Nature Photon. http://go.nature.com/qKGoRO (2012)
How many electrons can be kicked out of a xenon atom by an intense X-ray pulse? It seems the answer is more than theory would allow. Benedikt Rudek and colleagues have found unexpectedly highly charged xenon ions created in photo-ionization experiments using an X-ray free electron laser — the Linac Coherent Light Source (LCLS) at the SLAC National Accelerator Laboratory.

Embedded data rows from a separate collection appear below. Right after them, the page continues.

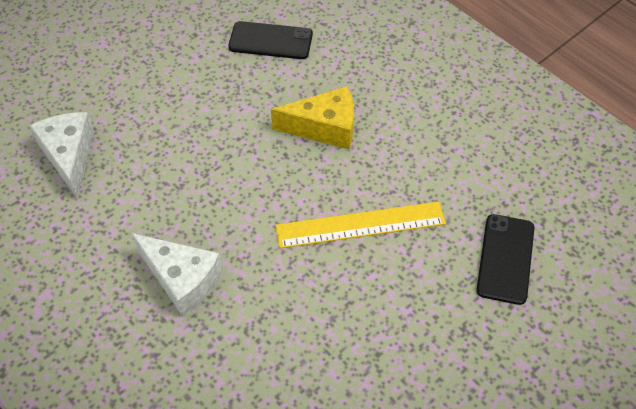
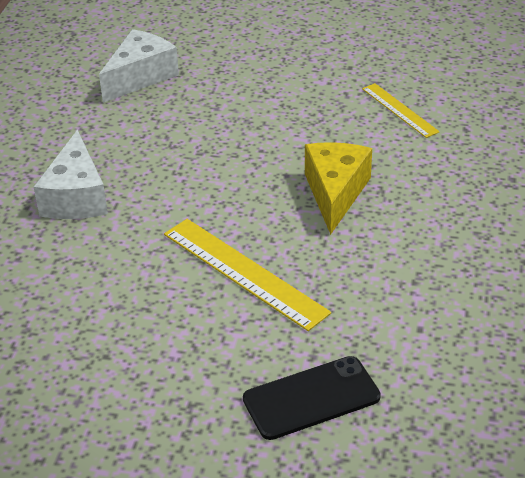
camera: 55 degrees right, 15 degrees down
black phone [228,21,313,59] -> yellow ruler [362,83,440,138]
yellow cheese [271,86,354,149] -> yellow cheese turned 135 degrees counterclockwise [305,142,372,235]

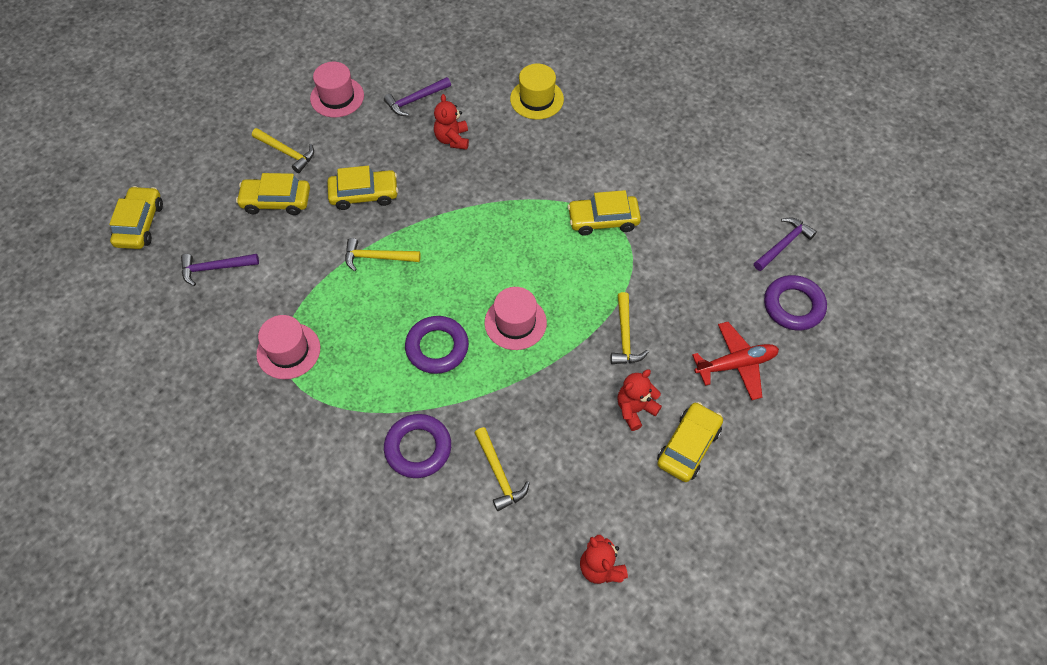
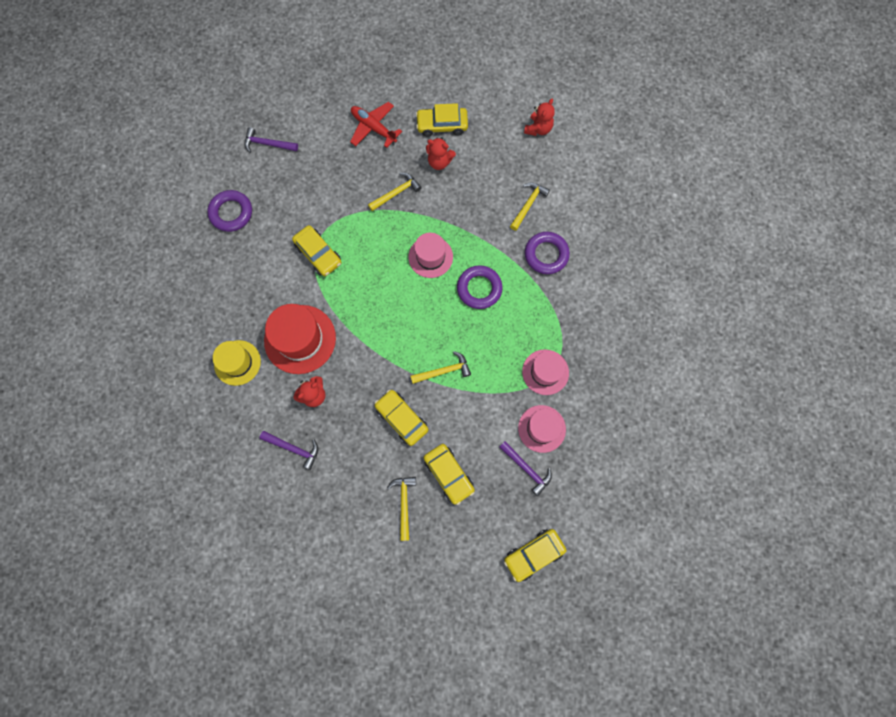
camera: 125 degrees left, 15 degrees up
pink hat [310,62,364,117] -> pink hat moved to [518,405,566,453]
yellow hammer [345,238,420,271] -> yellow hammer turned 75 degrees counterclockwise [411,351,471,384]
purple ring [764,275,827,331] -> purple ring moved to [207,190,252,232]
none -> red hat [264,304,336,374]

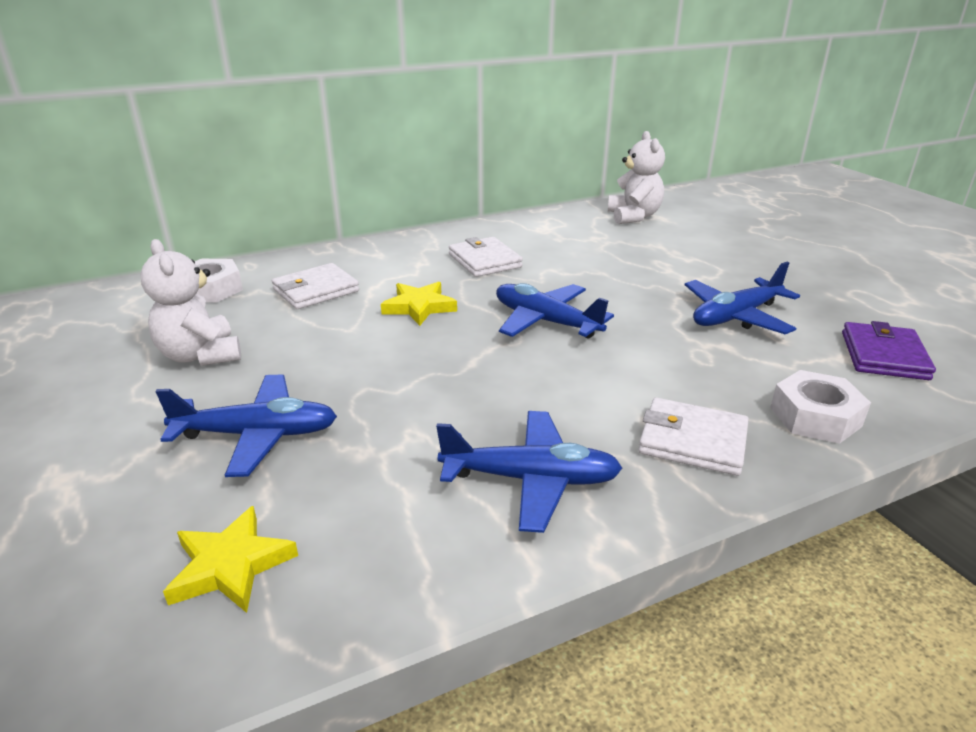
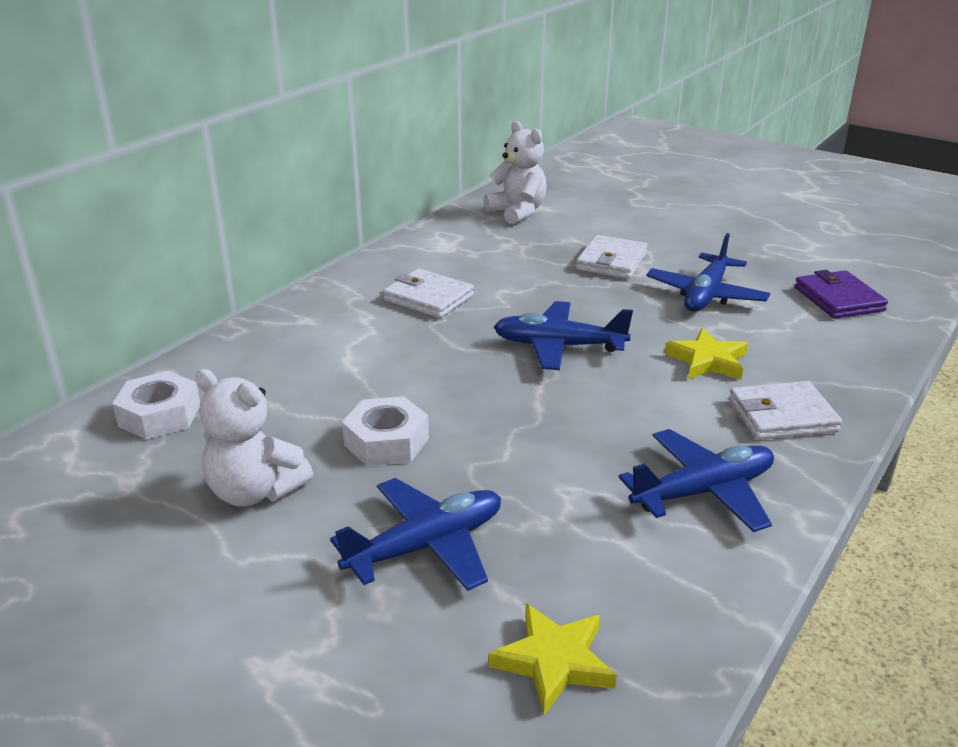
camera: 30 degrees left, 0 degrees up
white wallet [272,263,359,309] -> white wallet moved to [576,235,648,279]
yellow star [381,282,457,326] -> yellow star moved to [664,328,748,380]
white nut [770,370,871,444] -> white nut moved to [342,396,429,466]

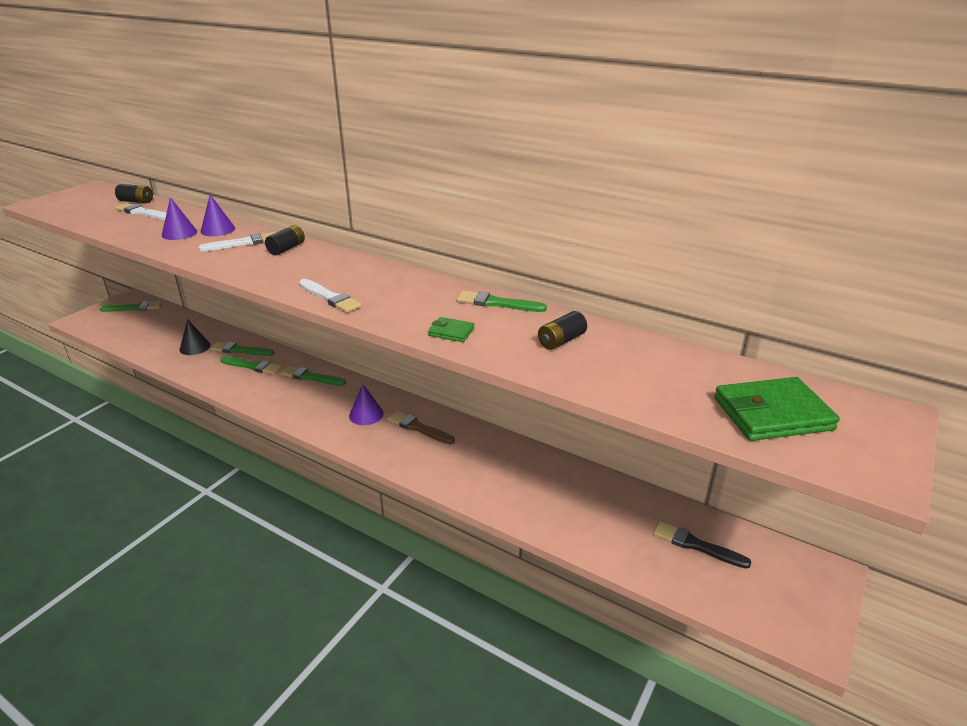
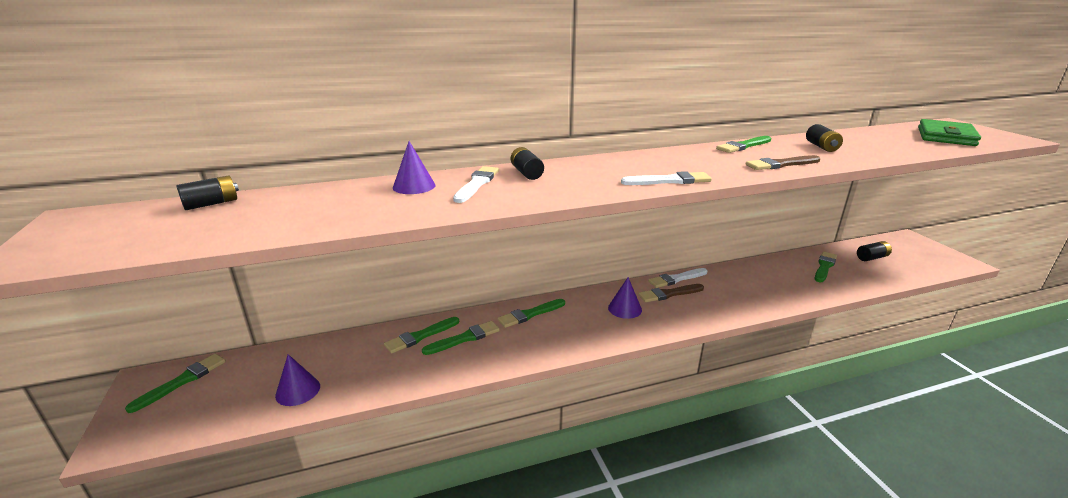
camera: 50 degrees left, 5 degrees down
white brush [115,203,167,220] -> white brush moved to [648,268,707,288]
purple cone [162,197,197,240] -> purple cone moved to [275,354,320,406]
black cone [180,319,211,355] -> none
green wallet [428,317,474,342] -> brown brush [746,155,820,170]
black brush [653,521,751,569] -> black battery [857,241,892,261]
none -> green brush [815,252,837,282]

A short 1.5-keV X-ray flash can eject up to 36 electrons from a xenon atom — that is, two thirds of the total number. However, a sequential ionization process of one-photon absorption steps would only account for the ejection of 26 electrons, and at 2 keV an ionization limit of 32 electrons is supported by both theory and observations. From a comparison of experimental data with new calculations, Rudek et al. suggest that a previously unknown absorption mechanism — transient and resonance-enhanced — is responsible for the generation of the unusually highly charged ions, explaining why this occurs only at a certain energy.
Rudek and colleagues predict that transient resonance-enhanced absorption is in fact a general mechanism for the intense X-ray-induced ionization of heavy atoms — which could have implications for the creation of very highly charged dense plasmas and the diffractive imaging of samples containing heavy atoms.